Frontwave Blog

10 Tips for Protecting Yourself from Identity Theft

Identity theft can happen to anyone. With the rise of data breaches and card fraud in recent years, it’s become an unfortunate fact of modern life. But there’s a lot you can do to help protect yourself. Check out these 10 tips for reducing your risk of identity theft:

1. Limit who you share personal information with.

It only takes a few pieces of information, such as your name, address and a credit card number, for an identity thief to get started. To help keep your information from falling into the wrong hands, make sure you only share it on a need-to-know basis. Before you provide information to your employer, a business, your child's school or a doctor's office, ask why they need it, how they will safeguard it, and the consequences of not sharing.

2. Be alert to impersonators.

Make sure you know who’s getting your personal or financial information. Don’t give this information out over the phone, or via text, email or the Internet unless you’ve initiated the contact and know who you’re dealing with. Be sure to know the warning signs of common phishing scams — and how to avoid becoming a victim.

3. Safeguard personal records and documents.

Keep your important documents like bank statements, birth certificates and medical records locked in a safe place at home. When you go out, limit what you carry. Take only the identification and cards (credit, debit, medical, etc.) you need. Never carry your Social Security card in your wallet or purse.

4. Safely dispose of personal information.

Shred receipts, credit offers, credit applications, insurance forms, bank statements, expired credit and debit cards, and similar items when you don’t need them anymore. Also destroy the labels on prescription bottles before you throw them away. Before you trade-in, recycle or sell a computer or mobile device, get rid of all the personal stored on it. Check your owner’s manual or the device manufacturer’s website for information on how to delete information permanently.

5. Keep online data secure.

Never share personal or financial information online unless it’s 100% necessary and sent through an encrypted site. Encryption “scrambles” your data when it’s transmitted, which means it can’t be read by anyone other than the intended recipient. Look for a “lock” icon in the address bar of your internet browser before you enter your address, credit card number or any other personal details. The lock means your information will be kept secure when it’s transmitted.

6. Use strong passwords.

Protect your digital devices and online accounts with strong passwords. Be creative: think of a special phrase and use the first letter of each word as your password. Substitute numbers for some words or letters. For example, “I want to see the Pacific Ocean” could become 1W2CtPo. Never share your password with anyone else.

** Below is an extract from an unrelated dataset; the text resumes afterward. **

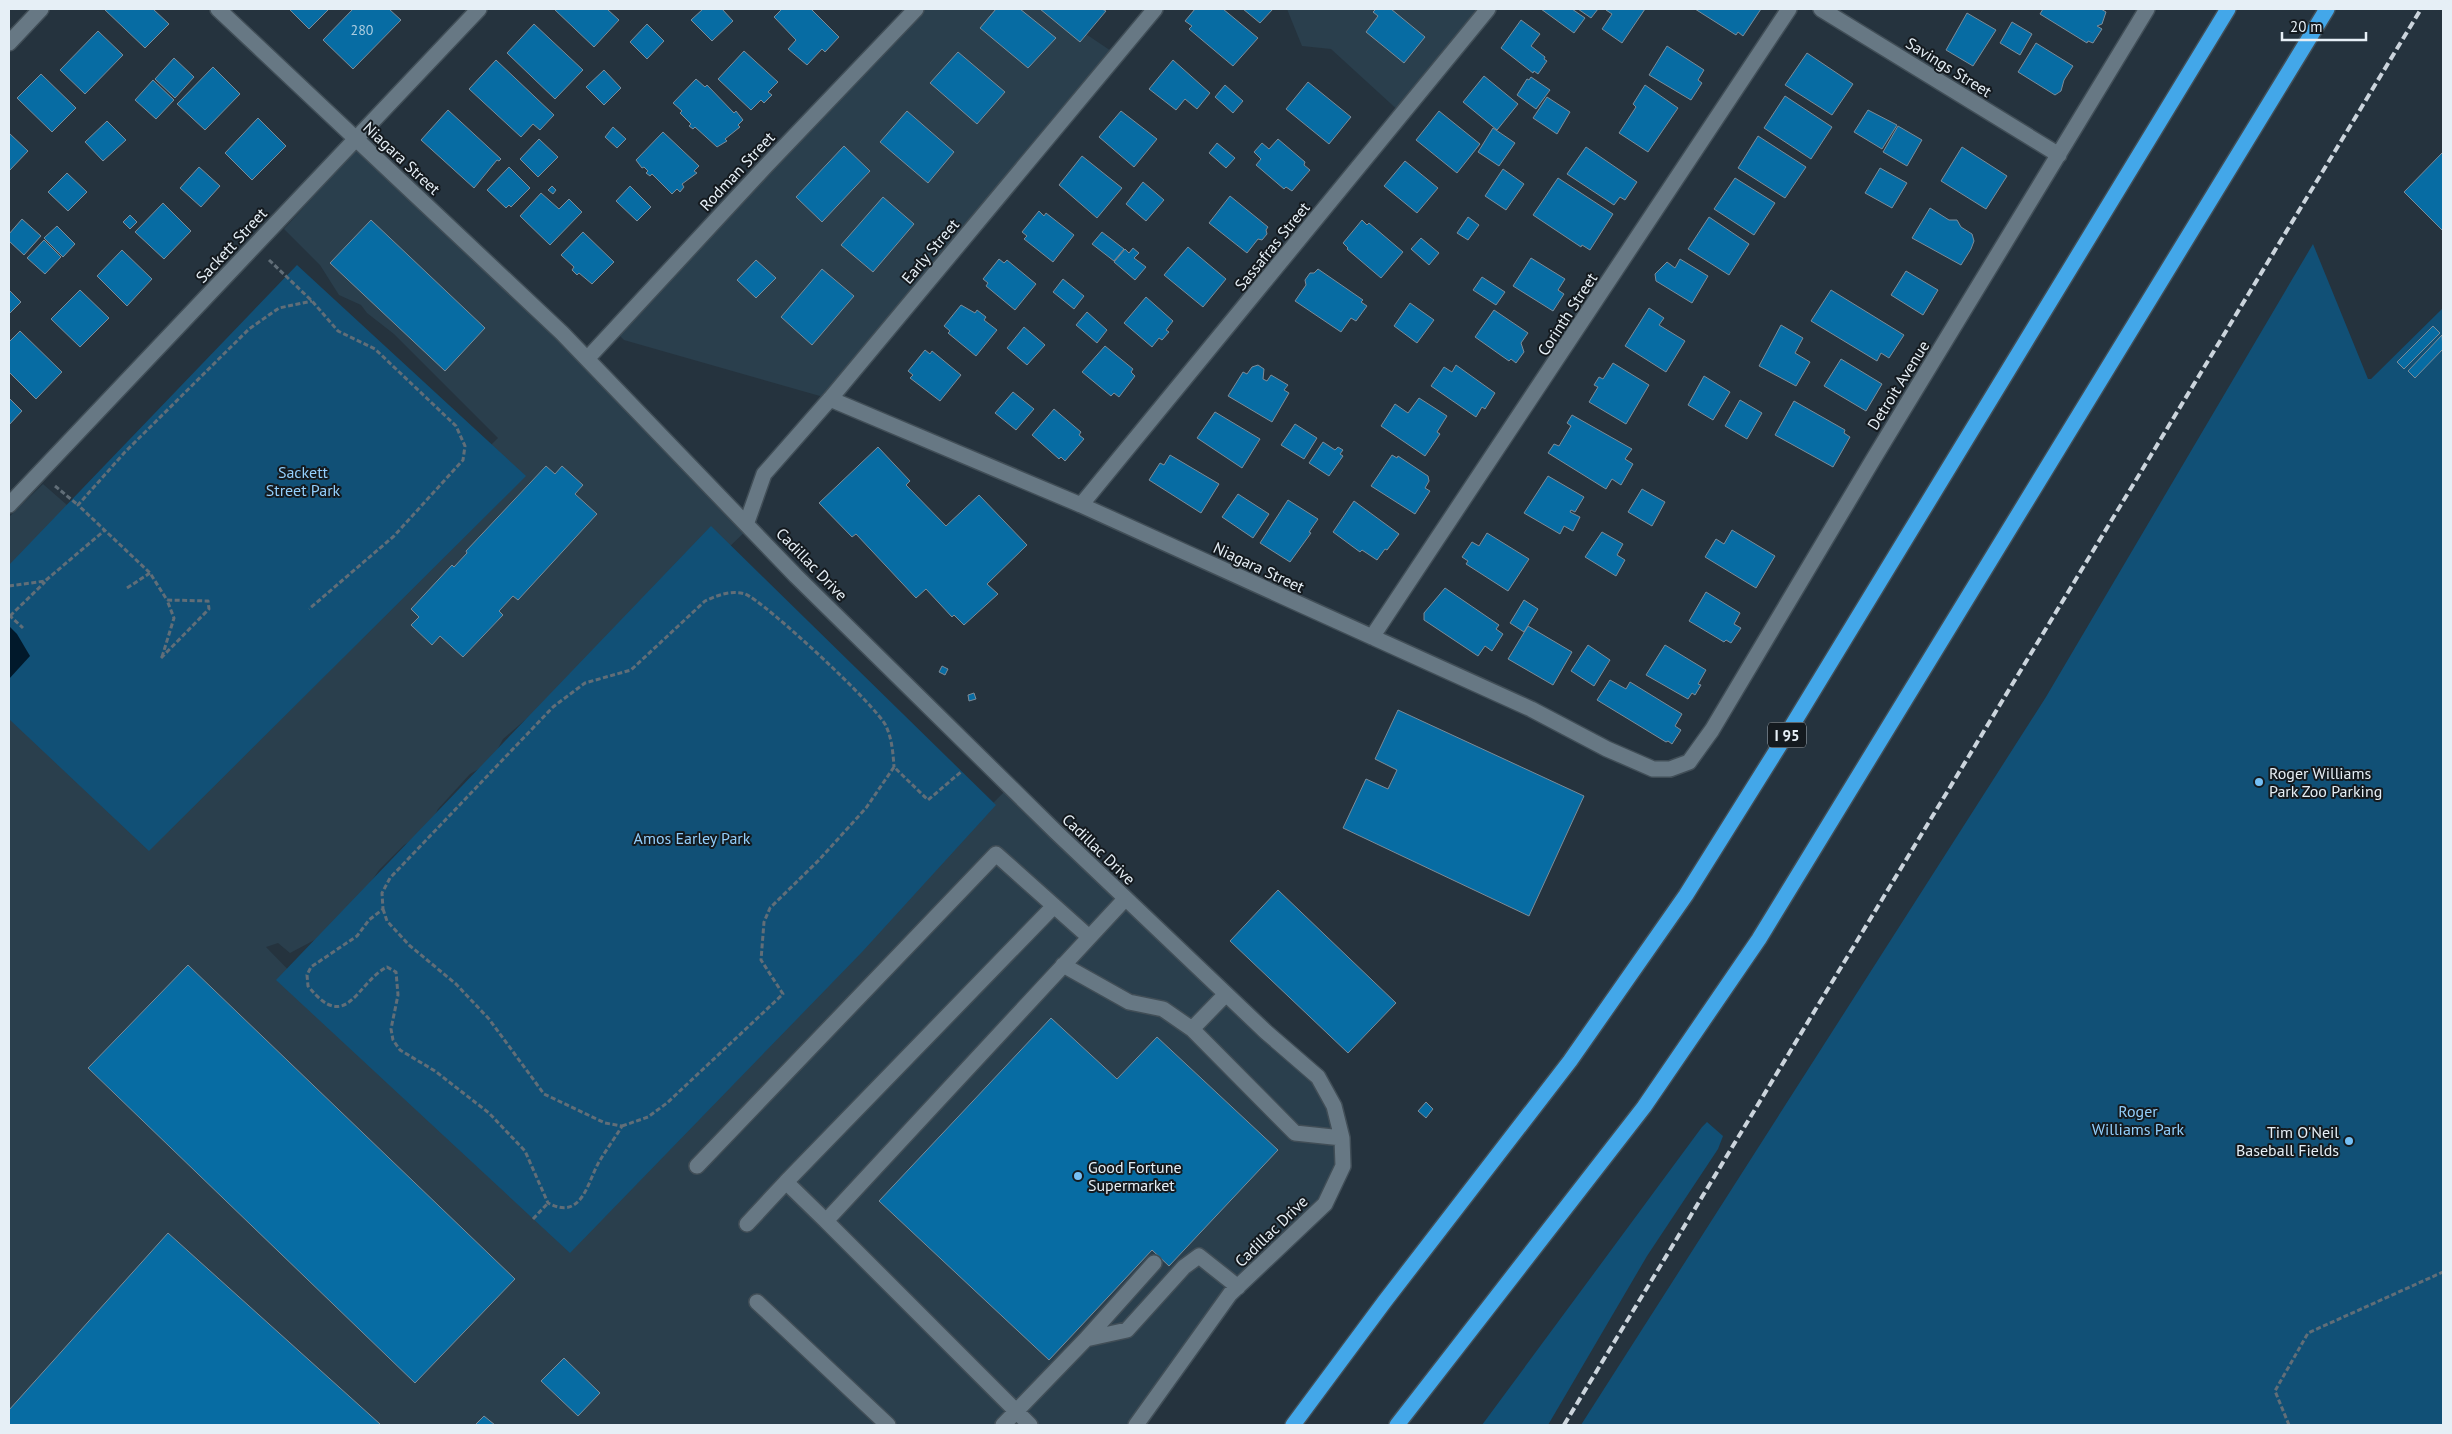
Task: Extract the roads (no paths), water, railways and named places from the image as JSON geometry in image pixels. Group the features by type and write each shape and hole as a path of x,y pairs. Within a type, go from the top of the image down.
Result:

7. Don’t overshare on social media.

If you post too much information about yourself, an identity thief could use the details you’ve shared to answer “challenge” questions on your accounts and gain access to your money and personal information. Consider keeping your page private and only “friending” or “following” people you know in real life. Never post your full address, phone number, Social Security number or account numbers on social media.

8. Be wise about Wi-Fi.

Don’t access your bank accounts or send personal information over an unsecured public wireless network in a coffee shop, library, airport, hotel or other public place. Even if you use an encrypted website, it protects only the information you send to and from that site — not the entire network.

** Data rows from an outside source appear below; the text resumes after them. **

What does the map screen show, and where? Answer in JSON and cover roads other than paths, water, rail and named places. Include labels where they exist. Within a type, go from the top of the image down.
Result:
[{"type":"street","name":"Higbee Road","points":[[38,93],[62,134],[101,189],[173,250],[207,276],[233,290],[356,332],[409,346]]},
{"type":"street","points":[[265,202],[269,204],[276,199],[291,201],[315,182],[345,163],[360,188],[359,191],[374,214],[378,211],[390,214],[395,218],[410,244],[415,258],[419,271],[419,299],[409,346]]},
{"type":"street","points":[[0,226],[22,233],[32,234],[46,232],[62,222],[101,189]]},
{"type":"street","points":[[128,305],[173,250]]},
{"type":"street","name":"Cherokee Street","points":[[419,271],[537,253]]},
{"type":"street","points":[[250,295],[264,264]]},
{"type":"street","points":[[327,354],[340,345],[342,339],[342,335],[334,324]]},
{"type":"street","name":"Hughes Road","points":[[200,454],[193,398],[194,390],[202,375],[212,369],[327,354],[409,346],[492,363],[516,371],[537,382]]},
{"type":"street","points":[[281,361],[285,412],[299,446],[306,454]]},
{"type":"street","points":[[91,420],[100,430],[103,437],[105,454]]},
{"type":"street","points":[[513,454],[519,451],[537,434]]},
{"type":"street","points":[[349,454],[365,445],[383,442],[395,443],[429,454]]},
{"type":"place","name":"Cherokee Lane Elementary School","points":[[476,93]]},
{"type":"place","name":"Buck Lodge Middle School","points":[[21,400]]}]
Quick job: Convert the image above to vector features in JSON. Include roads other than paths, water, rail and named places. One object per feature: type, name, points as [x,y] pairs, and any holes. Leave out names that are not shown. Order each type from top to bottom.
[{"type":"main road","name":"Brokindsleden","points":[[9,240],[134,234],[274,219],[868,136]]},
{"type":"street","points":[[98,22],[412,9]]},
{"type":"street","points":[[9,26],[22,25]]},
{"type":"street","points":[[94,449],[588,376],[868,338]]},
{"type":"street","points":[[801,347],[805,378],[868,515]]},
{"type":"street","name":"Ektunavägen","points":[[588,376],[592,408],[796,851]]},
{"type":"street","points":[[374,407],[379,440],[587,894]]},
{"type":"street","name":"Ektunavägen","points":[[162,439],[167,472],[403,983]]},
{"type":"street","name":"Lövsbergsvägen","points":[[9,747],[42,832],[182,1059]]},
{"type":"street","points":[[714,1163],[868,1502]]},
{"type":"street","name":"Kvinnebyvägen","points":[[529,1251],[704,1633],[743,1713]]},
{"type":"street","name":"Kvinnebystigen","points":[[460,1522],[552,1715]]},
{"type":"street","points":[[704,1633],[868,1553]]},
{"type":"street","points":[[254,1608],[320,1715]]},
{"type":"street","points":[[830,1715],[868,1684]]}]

9. Look into a credit monitoring service.

There are different options, but in general, a credit monitoring service will track your credit report at one or more of the major credit bureaus and report certain activities, such as a company checking your credit, a new loan being opened in your name or a lender reporting a late payment. If you spot suspicious activity or incorrect reporting, you can take steps to resolve the problem before it grows. You may be eligible for free credit monitoring if you’ve been a victim of a recent data breach. Some credit cards and insurance plans may also offer free or discounted services.

10. Consider adding Fraud Alert to your credit report.

A Fraud Alert will protect your credit from unverified access for one year. This can give you an extra layer of protection if you’re concerned about identity theft due to a data breach, lost wallet, or other lost or stolen personal information. To request a Fraud Alert, contact one of the three major credit reporting bureaus: Equifax, Experian or Trans Union. The bureau you contact will then contact the other credit reporting bureaus on your behalf.

Bonus tip for Service members: If you’re being deployed, consider placing an Active Duty Alert on your credit report. This will require businesses to take extra steps before granting credit in your name. Active Duty Alerts last for one year, and can be renewed to match the period of deployment. Contact one of the three major credit bureaus (see above) to request an Active Duty Alert. The alert will automatically be added to your credit report with the other credit bureaus.